Key Exchange Mechanism
Elliptic Curve Diffie Hellman Ephemeral - ECDHE
Grade - A
ECDHE (Elliptic Curve Diffie-Hellman Ephemeral) is used because it enhances security through the use of ephemeral keys, which are temporary and unique for each session. This ensures that even if one session’s key is compromised, past and future sessions remain secure. ECDHE provides perfect forward secrecy, meaning that the compromise of long-term keys does not affect the confidentiality of past communications. The ephemeral nature of the keys significantly reduces the risk of long-term data breaches and enhances the overall robustness of the cryptographic protocol.
Authentication
Pre-Shared Key - PSK
Grade - A
PSK (Pre-Shared Key) cipher suites are used for authentication in secure communication protocols like TLS. They allow parties to establish a shared secret beforehand, ensuring confidentiality and integrity of data exchanges without the overhead of public key infrastructure (PKI), suitable for constrained environments or specific security requirements.
Cipher
Advanced Encryption Standard - AES
Grade - A
AES should be used in cipher suites because it offers strong security with efficient performance, large block size (128 bits), and resistance to known attacks.

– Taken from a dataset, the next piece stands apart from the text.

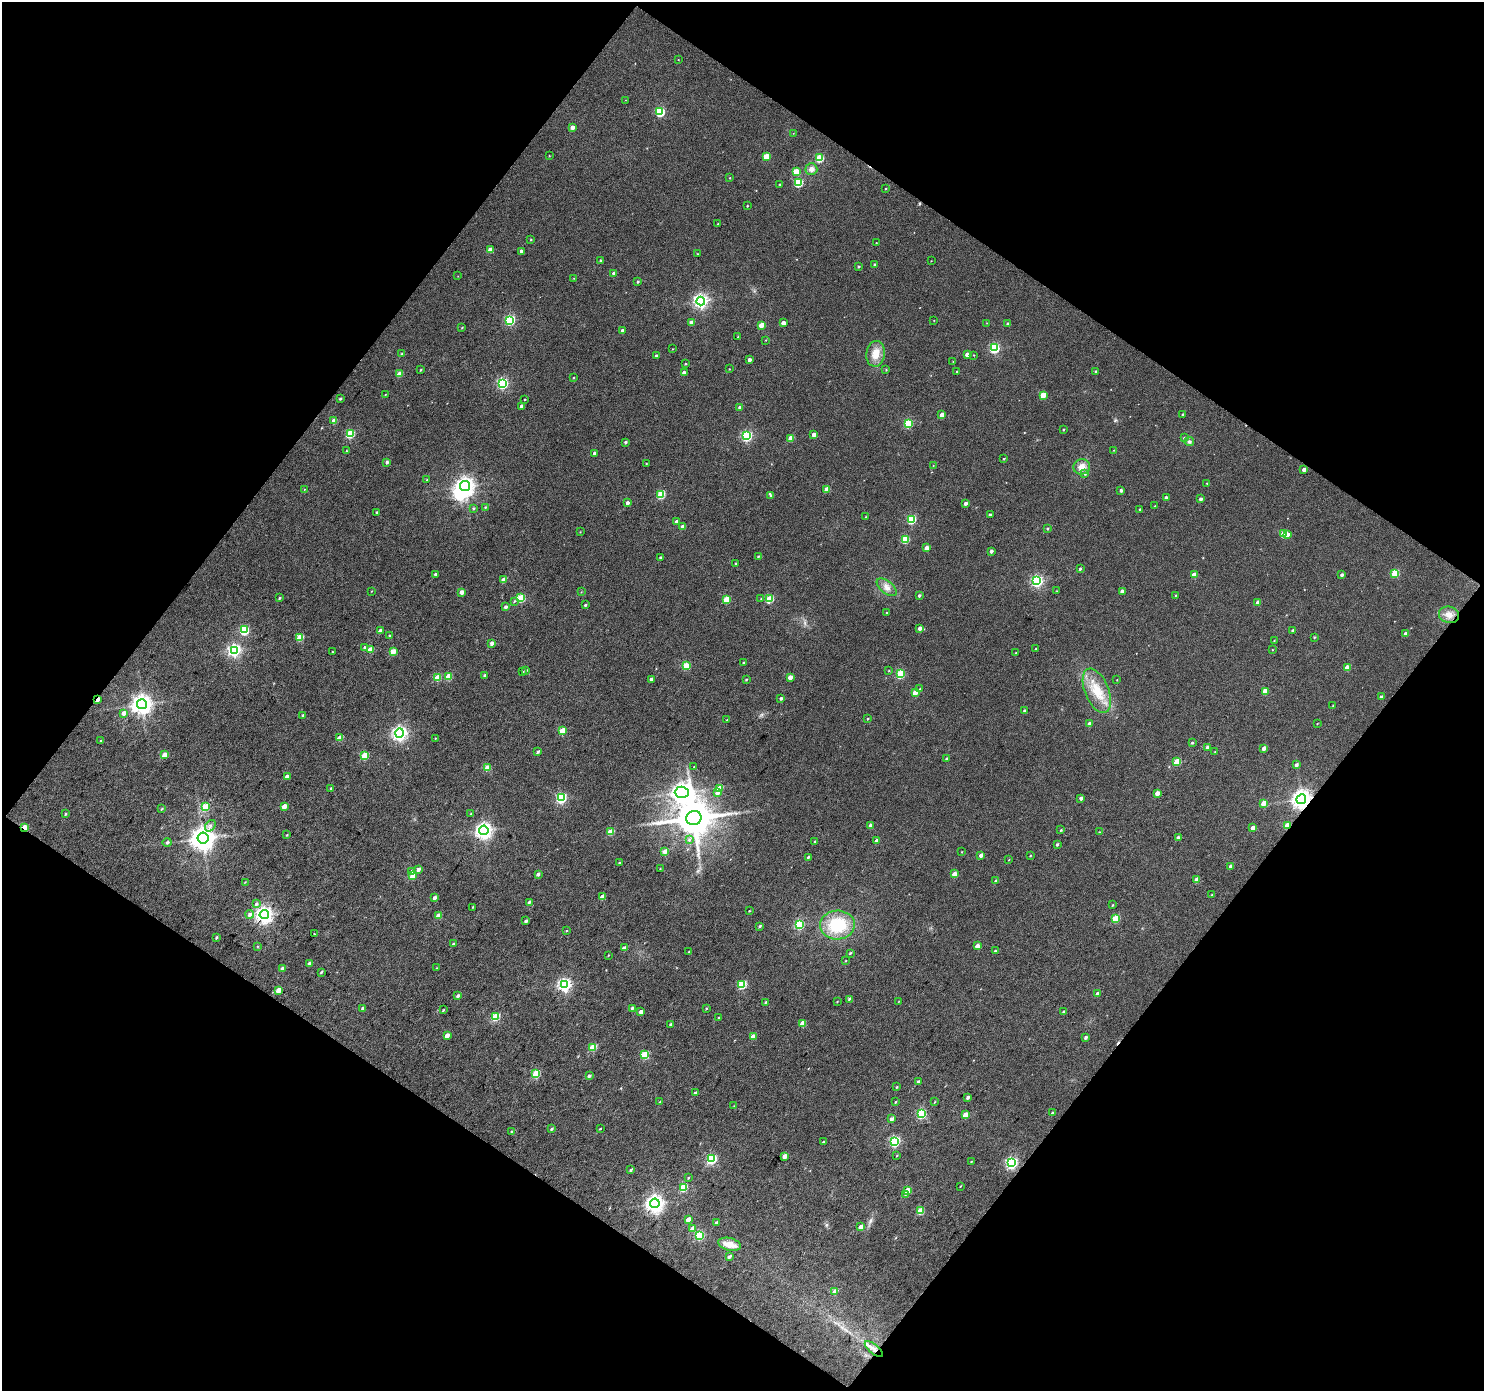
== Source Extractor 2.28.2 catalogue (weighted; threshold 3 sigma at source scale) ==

Its widespread adoption and thorough analysis by the cryptographic community ensure reliability and robustness for encrypting sensitive data.
Hash
Secure Hash Algorithm 256 Bit - SHA256
Grade - A
Improving greatly from SHA1, SHA-256 and above create secure hashes through robust cryptographic algorithms that ensure collision resistance and preimage resistance. They process input data in fixed-size blocks, applying complex mathematical transformations that make it computationally impractical to reverse-engineer the original data from its hash.
Key Size
128 Bit - 128
Grade - A
128-bit symmetric encryption keys are considered secure because they provide an astronomically large number of possible combinations (2^128), making brute-force attacks computationally infeasible with current technology. This level of security is sufficient for most practical purposes and is widely adopted in various encryption protocols.
Cipher Mode
Cipher Block Chaining - CBC
Grade - D
Cipher Block Chaining (CBC) mode is vulnerable to the Lucky13 and POODLE (in TLS v1.2 and below) attacks. The Lucky13 attack exploits timing discrepancies in padding validation, allowing attackers to gradually reveal plaintext. The POODLE attack leverages padding errors to decrypt ciphertext by repeatedly modifying and sending it to the server, observing the error responses. These vulnerabilities arise from CBC’s handling of padding and error messages, making it less secure than modern encryption modes like Galois Counter Mode (GCM), which offer stronger integrity and confidentiality guarantees.